Análise: a história se repete entre líderes da América do Sul - Por Miguel Ángel Bastenier
Nos últimos meses foi como se a história se repetisse. O presidente da Colômbia, Álvaro Uribe, encomendava a seus eleitores a continuidade, nomeando delfim Juan Manuel Santos, que saía devidamente eleito em julho; anteriormente, Dilma Rousseff já se havia consolidado como ungida pelo presidente brasileiro, Luiz Inácio Lula da Silva, e hoje é a favorita para sucedê-lo no segundo turno. O presidente venezuelano, Hugo Chávez, apresentava as legislativas de 26 de setembro como um plebiscito pessoal, o que havia estado implícito com Uribe e clamorosamente óbvio no caso brasileiro.
O líder bolivariano fez jogo nulo em sua tentativa de esmagar a oposição; o continuísmo de Santos está sendo tão matizado que mais parece um novo começo; e Rousseff ainda é uma relativa incógnita; mas todos têm algo em comum: uma arrasadora maioria de eleitores votou a favor ou contra os que não concorriam nas eleições: em Uribe em vez de Santos, em Lula no lugar de Rousseff e em Chávez suplantando sua facção. E todos eles se necessitam e explicam, como peças em um tabuleiro, pela existência dos demais.
Uribe é o guelfo clássico que buscou aliados onde devia - EUA -, alinhando sua política segundo as preferências de Washington na Ásia Central e escolhendo seus adversários com impecável ortodoxia: o chavismo. Santos, diferentemente, é o guelfo pós-moderno que proclama que todos os que não estejam contra ele estão com ele.
E Lula é o gibelino que agrada a todos os guelfos.
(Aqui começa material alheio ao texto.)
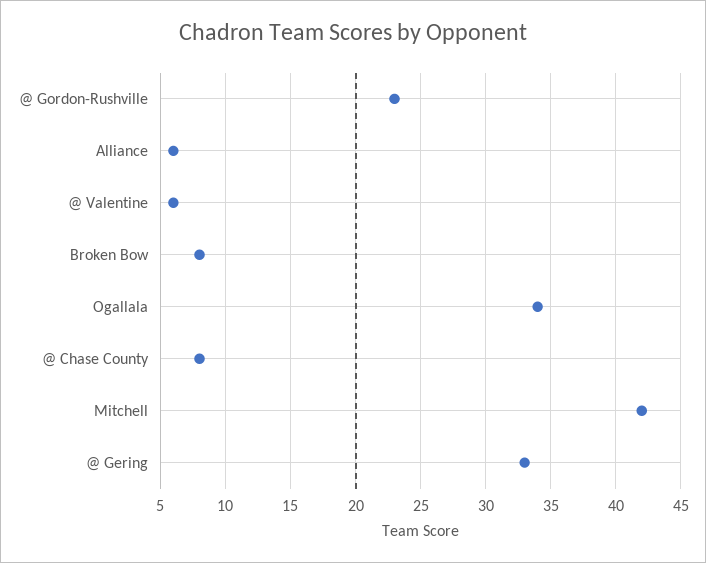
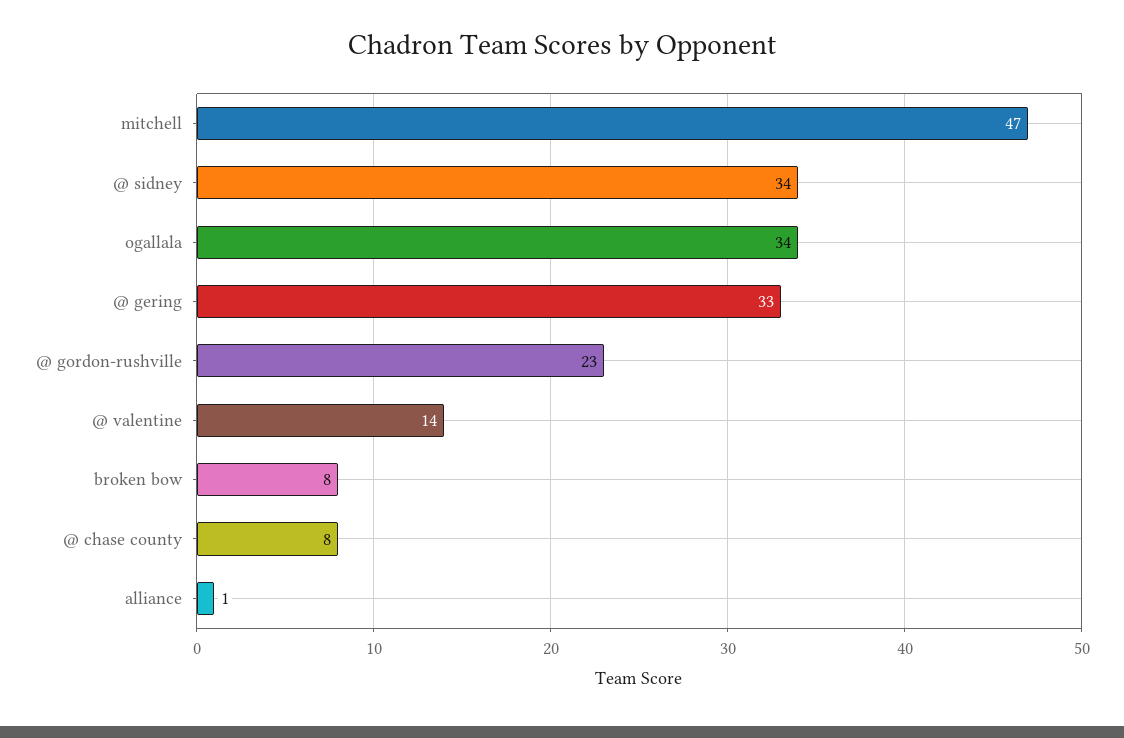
  {
    "@ Gordon-Rushville": 23,
-   "Alliance": 6,
+   "Alliance": 1,
-   "@ Valentine": 6,
+   "@ Valentine": 14,
    "Broken Bow": 8,
    "Ogallala": 34,
    "@ Chase County": 8,
-   "Mitchell": 42,
+   "Mitchell": 47,
-   "@ Gering": 33
+   "@ Gering": 33,
+   "@ sidney": 34
  }

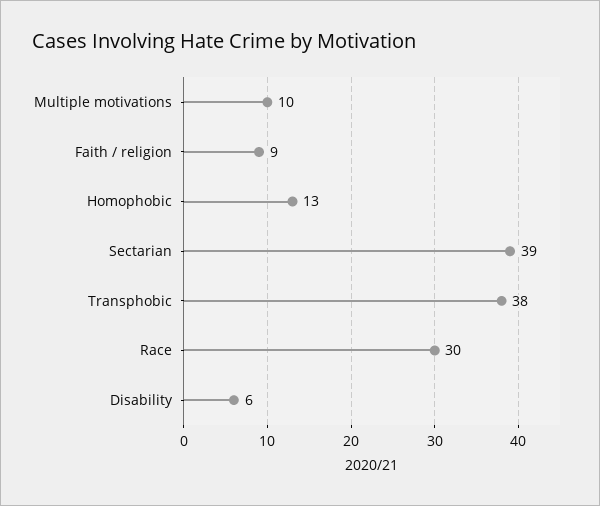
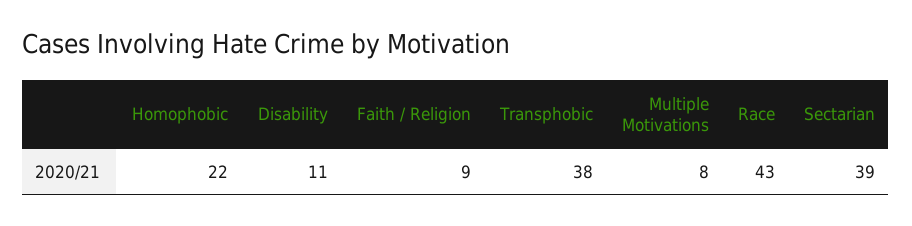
  {
-   "Multiple motivations": 10,
+   "Multiple motivations": 8,
    "Faith / religion": 9,
-   "Homophobic": 13,
+   "Homophobic": 22,
    "Sectarian": 39,
    "Transphobic": 38,
-   "Race": 30,
+   "Race": 43,
-   "Disability": 6
+   "Disability": 11
  }

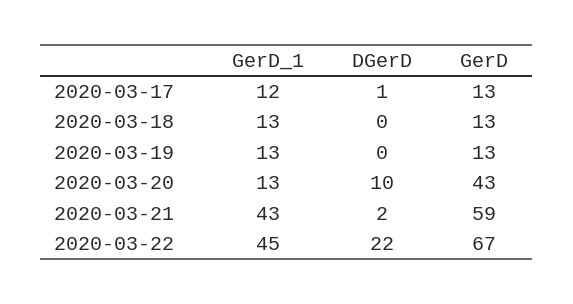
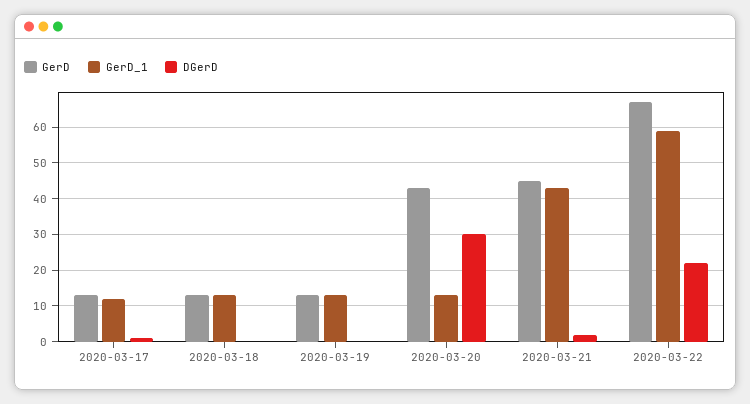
  {
    "GerD_1": {
      "2020-03-17": 12,
      "2020-03-18": 13,
      "2020-03-19": 13,
      "2020-03-20": 13,
      "2020-03-21": 43,
-     "2020-03-22": 45
+     "2020-03-22": 60
    },
    "DGerD": {
      "2020-03-17": 1,
      "2020-03-18": 0,
      "2020-03-19": 0,
-     "2020-03-20": 10,
+     "2020-03-20": 30,
      "2020-03-21": 2,
      "2020-03-22": 22
    },
    "GerD": {
      "2020-03-17": 13,
      "2020-03-18": 13,
      "2020-03-19": 13,
      "2020-03-20": 43,
-     "2020-03-21": 59,
+     "2020-03-21": 45,
      "2020-03-22": 67
    }
  }

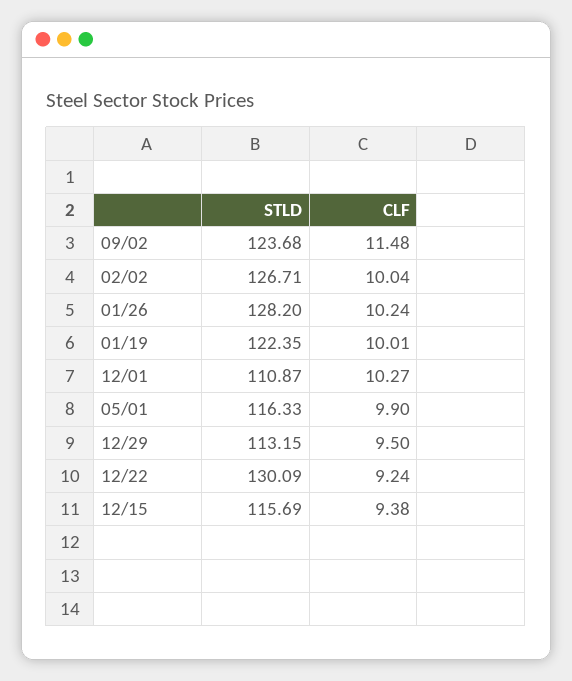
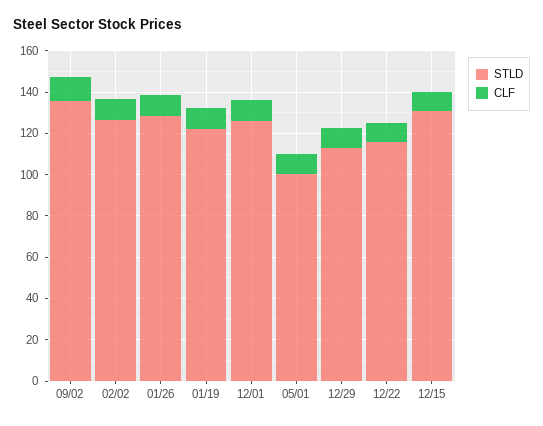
  {
    "STLD": {
-     "09/02": 123.68,
+     "09/02": 135,
      "02/02": 126.71,
      "01/26": 128.2,
      "01/19": 122.35,
-     "12/01": 110.87,
+     "12/01": 125,
-     "05/01": 116.33,
+     "05/01": 100,
      "12/29": 113.15,
-     "12/22": 130.09,
+     "12/22": 115,
-     "12/15": 115.69
+     "12/15": 130
    },
    "CLF": {
      "09/02": 11.48,
      "02/02": 10.04,
      "01/26": 10.24,
      "01/19": 10.01,
      "12/01": 10.27,
      "05/01": 9.9,
      "12/29": 9.5,
      "12/22": 9.24,
      "12/15": 9.38
    }
  }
A Uribe porque, embora fosse um incômodo com suas críticas à cessão de bases a Washington, também o valorizava diante da superpotência; e a Santos porque, criando um polo de poder na América Latina, dá maior profundidade a sua política externa; não por acaso sua primeira visita foi a Brasília.
Lula protagonizou nestes anos um número acrobático excepcional, acendendo uma vela a Deus e outra ao diabo. Representou seu país em Davos, fórum dos grandes poderes factuais, e no G-20-e-poucos junto aos líderes do planeta, sem deixar de ser por isso a estrela da reunião altermundista de Porto Alegre; assim, assinou em abril um acordo sobre defesa com os EUA, e fechou em maio um plano de rearmamento com a França que faz de seu país a primeira potência militar latino-americana e a sétima do mundo a possuir submarinos nucleares; e enquanto disputava com Chávez a liderança da ibero-esquerda apaziguava qualquer temor dos investidores ocidentais com o respeito que demonstrava pelo capitalismo globalizado.
Os gibelinos radicais disseram que Lula havia sido cooptado pelo que Gramsci chamava de "resistência passiva" das elites, cujos benefícios marginais seriam a Copa do Mundo de Futebol em 2014 e os Jogos do Rio em 2016.
Chávez é, por sua vez, o gibelino em estado natural, mas que também precisa de Lula porque não tem melhor comunicação com o Ocidente, dado que a Espanha não basta e Cuba e Irã não servem. Gibelinos só aparentes são o presidente equatoriano, Rafael Correa, e o boliviano, Evo Morales. O primeiro é um gibelino à força, que na Europa ficaria feliz em ser social-democrata, mas cujo vulcanismo confronta o mundo, transformando, como ocorreu em Quito, um motim policial em intentona golpista. E a aversão e o distanciamento que o líder indígena sente pela Europa o torna irremissivelmente alheio a tudo o que soe à Itália do século 15.
Mas o ator central é sempre Lula porque, cooptado ou sigiloso assaltante pela porta traseira do palácio de inverno, pretende alterar a precária ordem universal que ainda tem os EUA como poder imprescindível. A mobilização para isso foi impressionante. Em mais de 200 viagens ao estrangeiro em oito anos de mandato, dormiu 385 noites fora do Brasil; abriu 36 embaixadas e consulados, com o que o país está representado em uma centena de capitais por 1.400 diplomatas, e, à diferença de seus antecessores, que preferiam os EUA e a Europa, dois terços de suas viagens foram a Ásia, África e América Latina.
Lula jurou que não será o poder na sombra com Rousseff, e muito menos que renuncie a uma futura presidência. E é difícil vê-lo longe de seu país, mesmo que seja como secretário-geral da ONU. Mas se seu desígnio perdura dificilmente poderá manter seu requintado jogo gibelino. No topo, o centro não existe.